I admit it. Ever since the election, I've been wondering -- wondering hard -- about how divided we are. I'm not the only one. Every news outlet and wannabe pundit from TV to radio to the internet has commented on it too, ad nauseam (and there's a lot of nauseam to go around!).
But I don't want to talk to you about politics.
I was happy that it was a glorious day and I had completed all my chores so I could sit in my backyard and crack open Jonathan Haidt's latest book, The Righteous Mind: Why Good People Are Divided by Politics and Religion. I have mentioned Jonathan Haidt to you before, dear reader. He wrote The Happiness Hypothesis, and in that book he introduced a fantastic metaphor about facilitating any change in your life: The elephant and the rider. (Yeah, click on that link. It's fun.

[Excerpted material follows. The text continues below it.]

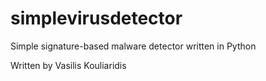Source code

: # simplevirusdetector
Simple signature-based malware detector written in Python

Written by Vasilis Kouliaridis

Two minutes.)
Of course, it's pertinent to the new book and current politics and his research on what divides us so deeply. But that all brings me to this: I'd like to talk about his metaphor and how it may help you.
Think of your mind as having two parts: a rational part (that's the rider) and an emotional part (that's the elephant). Together you are navigating a path (the external environment) toward a goal (that's the change or new behavior you are trying to achieve). Clearly, when the rider and the elephant are in sync, you will be pretty much unstoppable. Yay! and watch out world. But! But. When the elephant is NOT in synch with the rider, it's extremely unlikely you'll get to your goal the way you, the rider, think you should.
So, it's very important for the rider to have a clear idea of the direction; for the elephant to be motivated to reach the goal; and for the path to be as clear of obstruction and diversion as possible.
So, here's something for you to think about this week: What emotions are undermining your progress? What obstacles do you see in your path? How are you being diverted by external or internal forces? Can you coordinate your rational mind with your emotional mind to navigate the external forces (that have nothing to do with you) that are impeding your progress?